Work item. The entries shown next need to be written again word for word.

Data entries.
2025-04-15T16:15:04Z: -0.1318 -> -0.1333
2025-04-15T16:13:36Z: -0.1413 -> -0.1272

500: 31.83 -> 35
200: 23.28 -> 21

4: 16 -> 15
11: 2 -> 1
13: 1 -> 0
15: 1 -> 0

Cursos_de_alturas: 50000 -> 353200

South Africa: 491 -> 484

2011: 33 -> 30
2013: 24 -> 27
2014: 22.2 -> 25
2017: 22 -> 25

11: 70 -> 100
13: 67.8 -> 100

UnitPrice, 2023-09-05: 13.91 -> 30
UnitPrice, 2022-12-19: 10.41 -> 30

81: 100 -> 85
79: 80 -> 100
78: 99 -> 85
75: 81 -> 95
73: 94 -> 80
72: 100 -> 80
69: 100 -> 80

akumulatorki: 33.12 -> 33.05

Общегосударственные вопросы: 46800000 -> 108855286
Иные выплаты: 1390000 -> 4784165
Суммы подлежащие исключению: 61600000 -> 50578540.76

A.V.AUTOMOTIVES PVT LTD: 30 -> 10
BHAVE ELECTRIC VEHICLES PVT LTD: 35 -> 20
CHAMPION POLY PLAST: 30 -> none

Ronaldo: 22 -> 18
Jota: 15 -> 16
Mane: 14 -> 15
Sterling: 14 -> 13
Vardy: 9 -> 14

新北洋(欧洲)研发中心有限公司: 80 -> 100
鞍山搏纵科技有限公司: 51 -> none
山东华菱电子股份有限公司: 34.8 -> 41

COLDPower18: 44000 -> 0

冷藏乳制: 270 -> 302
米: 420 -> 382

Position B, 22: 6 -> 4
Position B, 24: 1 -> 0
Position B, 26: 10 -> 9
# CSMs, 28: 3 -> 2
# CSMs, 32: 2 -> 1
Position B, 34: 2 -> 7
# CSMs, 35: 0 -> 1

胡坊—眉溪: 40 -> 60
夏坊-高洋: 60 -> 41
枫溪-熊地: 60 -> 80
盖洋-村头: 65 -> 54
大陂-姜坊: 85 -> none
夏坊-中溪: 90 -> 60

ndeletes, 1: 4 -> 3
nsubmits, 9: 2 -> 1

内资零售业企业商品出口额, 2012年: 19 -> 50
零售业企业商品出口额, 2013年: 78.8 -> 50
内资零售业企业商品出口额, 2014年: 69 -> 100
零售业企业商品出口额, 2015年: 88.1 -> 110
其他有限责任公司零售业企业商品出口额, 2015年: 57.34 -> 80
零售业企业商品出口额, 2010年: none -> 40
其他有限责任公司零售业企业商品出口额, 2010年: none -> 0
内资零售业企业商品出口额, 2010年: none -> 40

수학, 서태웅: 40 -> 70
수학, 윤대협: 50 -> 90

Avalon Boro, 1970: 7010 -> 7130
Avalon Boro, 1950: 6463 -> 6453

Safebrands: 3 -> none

Output for this task.
2025-04-15T16:15:04Z: -0.1318 -> -0.1333
2025-04-15T16:13:36Z: -0.1413 -> -0.1272

500: 31.83 -> 35
200: 23.28 -> 21

4: 16 -> 15
11: 2 -> 1
13: 1 -> 0
15: 1 -> 0

Cursos_de_alturas: 50000 -> 353200

South Africa: 491 -> 484

2011: 33 -> 30
2013: 24 -> 27
2014: 22.2 -> 25
2017: 22 -> 25

11: 70 -> 100
13: 67.8 -> 100

UnitPrice, 2023-09-05: 13.91 -> 30
UnitPrice, 2022-12-19: 10.41 -> 30

81: 100 -> 85
79: 80 -> 100
78: 99 -> 85
75: 81 -> 95
73: 94 -> 80
72: 100 -> 80
69: 100 -> 80

akumulatorki: 33.12 -> 33.05

Общегосударственные вопросы: 46800000 -> 108855286
Иные выплаты: 1390000 -> 4784165
Суммы подлежащие исключению: 61600000 -> 50578540.76

A.V.AUTOMOTIVES PVT LTD: 30 -> 10
BHAVE ELECTRIC VEHICLES PVT LTD: 35 -> 20
CHAMPION POLY PLAST: 30 -> none

Ronaldo: 22 -> 18
Jota: 15 -> 16
Mane: 14 -> 15
Sterling: 14 -> 13
Vardy: 9 -> 14

新北洋(欧洲)研发中心有限公司: 80 -> 100
鞍山搏纵科技有限公司: 51 -> none
山东华菱电子股份有限公司: 34.8 -> 41

COLDPower18: 44000 -> 0

冷藏乳制: 270 -> 302
米: 420 -> 382

Position B, 22: 6 -> 4
Position B, 24: 1 -> 0
Position B, 26: 10 -> 9
# CSMs, 28: 3 -> 2
# CSMs, 32: 2 -> 1
Position B, 34: 2 -> 7
# CSMs, 35: 0 -> 1

胡坊—眉溪: 40 -> 60
夏坊-高洋: 60 -> 41
枫溪-熊地: 60 -> 80
盖洋-村头: 65 -> 54
大陂-姜坊: 85 -> none
夏坊-中溪: 90 -> 60

ndeletes, 1: 4 -> 3
nsubmits, 9: 2 -> 1

内资零售业企业商品出口额, 2012年: 19 -> 50
零售业企业商品出口额, 2013年: 78.8 -> 50
内资零售业企业商品出口额, 2014年: 69 -> 100
零售业企业商品出口额, 2015年: 88.1 -> 110
其他有限责任公司零售业企业商品出口额, 2015年: 57.34 -> 80
零售业企业商品出口额, 2010年: none -> 40
其他有限责任公司零售业企业商品出口额, 2010年: none -> 0
内资零售业企业商品出口额, 2010年: none -> 40

수학, 서태웅: 40 -> 70
수학, 윤대협: 50 -> 90

Avalon Boro, 1970: 7010 -> 7130
Avalon Boro, 1950: 6463 -> 6453

Safebrands: 3 -> none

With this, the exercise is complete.